A. Indeed I do! Recently being sponsored by Crossfade Productions, who are a production and graphic designer company, I am now working closely with them and I am currently recording an EP/small album which so far is going really well. It feels so good to be working with an actual producer this time. Barney Oakley having been producing for many years and having a similar musical background to me I am really happy to have him working on it with me. After this EP is finished I have things lined up such as; live shows, playthrough videos, radio performances, possibly some cool music videos and hopefully some small tours around the UK which have been spoken about briefly with other similar artists. After being asked to tour Europe this year I was very disappointed to have to turn it down having not being ready to do such a thing, but tours will hopefully be a realistic thing once I get this album nailed and finished. I have also recently designed a custom guitar with a Russian company called Posique Guitars. I had EMG kindly send me some 909x’s to try out but unfortunately they wouldn’t fit in my Ibanez. So I discovered Posique and they are now in progress of building me my dream guitar, which the EMG’s will finally get some use for. This custom guitar design has actually been used for my logo created by Crossfade, so I like to think of it as a cool unique little trademark! I will be doing a lot of travelling and finally getting out of my man cave once the album is finished. I’m desperately looking forward to showcasing my music in person to real people.
Q. Do you have any advice for young prog instrumentalists trying to find their footing in the industry?
A. Set yourself a motivational goal. A goal that’s not too big or too small, one that is achievable and drives you to want to keep on doing what you’re doing and don’t stop until you’ve achieved it. Motivation is the biggest key along with consistency. The prog industry isn’t really huge and there’s only a certain distance you can go with it, but keep being consistent with your material and be as active as you can and interact with as many people as you can on social media sites or at live events. Making contacts is very important and can lead to greater things! I’m only just about getting my footing in the industry myself, having had slight attention off of companies such as EMG and Ibanez, right now I still have a long way to go but motivation is what really drives me.
Q. What was the last song you listened to and did you enjoy it?
A. The last song I listened to from this very moment was Tron Cat by Tyler, The Creator. Yes I enjoyed it, I love his extremely dark lyrics, there are some major dark parts especially in this track but i’m a big fan of that. I Just really dig the whole dark atmosphere of the track itself.

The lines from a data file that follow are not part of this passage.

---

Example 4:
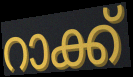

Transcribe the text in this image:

റാക്ക്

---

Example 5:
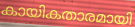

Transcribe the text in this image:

കായികതാരമായി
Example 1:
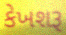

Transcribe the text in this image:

કેખશરૂ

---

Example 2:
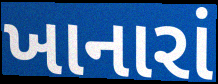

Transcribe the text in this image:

ખાનારાં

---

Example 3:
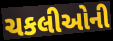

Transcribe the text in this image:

ચકલીઓની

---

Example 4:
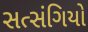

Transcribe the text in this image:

સત્સંગિયો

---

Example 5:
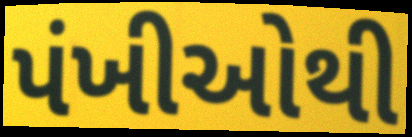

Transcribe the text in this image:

પંખીઓથી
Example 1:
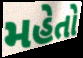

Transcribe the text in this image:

મહેતો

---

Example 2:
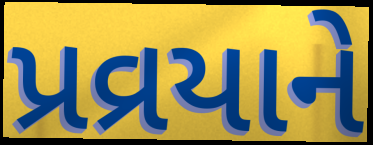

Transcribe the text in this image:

પ્રવ્રયાને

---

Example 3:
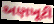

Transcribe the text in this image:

અણખૂટી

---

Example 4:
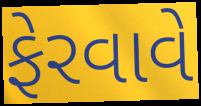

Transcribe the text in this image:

ફેરવાવે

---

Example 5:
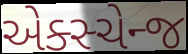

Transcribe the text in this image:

એક્સ્ચેન્જ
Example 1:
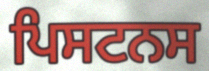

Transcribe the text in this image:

ਪਿਸਟਨਸ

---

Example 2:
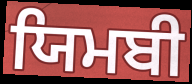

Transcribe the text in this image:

ਯਿਮਬੀ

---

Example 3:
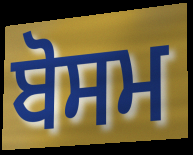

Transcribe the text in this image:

ਬੋਸਮ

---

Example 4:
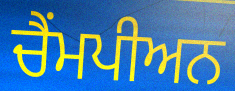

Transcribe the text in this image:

ਚੈਂਮਪੀਅਨ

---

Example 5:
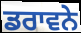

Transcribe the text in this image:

ਡਰਾਵਨੇ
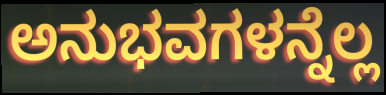
ಅನುಭವಗಳನ್ನೆಲ್ಲ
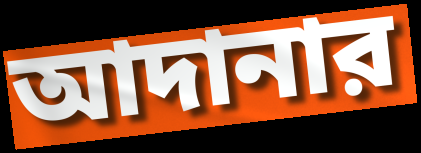
আদানার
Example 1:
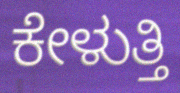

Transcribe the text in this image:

ಕೇಳುತ್ತಿ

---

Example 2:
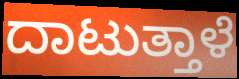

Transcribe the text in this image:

ದಾಟುತ್ತಾಳೆ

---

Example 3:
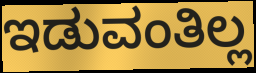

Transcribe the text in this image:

ಇಡುವಂತಿಲ್ಲ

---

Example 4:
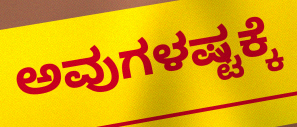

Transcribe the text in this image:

ಅವುಗಳಷ್ಟಕ್ಕೆ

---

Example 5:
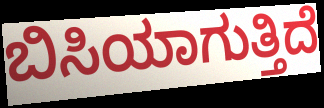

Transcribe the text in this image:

ಬಿಸಿಯಾಗುತ್ತಿದೆ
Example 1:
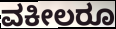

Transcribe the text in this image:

ವಕೀಲರೂ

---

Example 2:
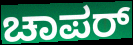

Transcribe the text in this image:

ಚಾಪರ್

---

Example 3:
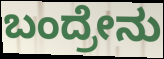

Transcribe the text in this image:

ಬಂದ್ರೇನು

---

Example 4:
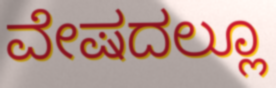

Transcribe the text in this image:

ವೇಷದಲ್ಲೂ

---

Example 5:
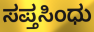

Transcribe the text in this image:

ಸಪ್ತಸಿಂಧು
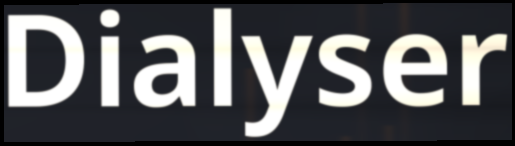
Dialyser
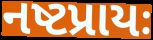
નષ્ટપ્રાયઃ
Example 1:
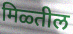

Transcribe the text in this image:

मिळ्तील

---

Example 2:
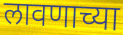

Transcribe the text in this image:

लावणाच्या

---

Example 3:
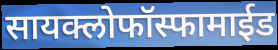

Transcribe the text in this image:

सायक्लोफॉस्फामाईड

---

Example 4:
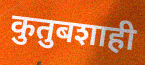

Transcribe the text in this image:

कुतुबशाही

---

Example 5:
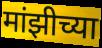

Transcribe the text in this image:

मांझीच्या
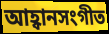
আহ্বানসংগীত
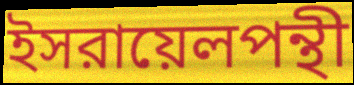
ইসরায়েলপন্থী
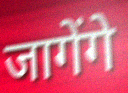
जागेंगे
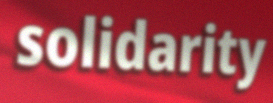
solidarity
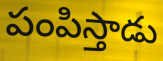
పంపిస్తాడు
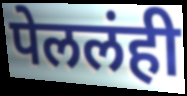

So there we have it! We want you all to send some love over to Dan on his social medias as it has been an absolute pleasure working with this guy. He’s so polite and attentive to detail, and he’s so enthusiastic about his craft. Also, he’s the first prog interview we’ve had on the site! That has to count for something eh? But anyways, back on to the point, it was a pleasure getting this segment together and we can only hope for more great stuff in the future!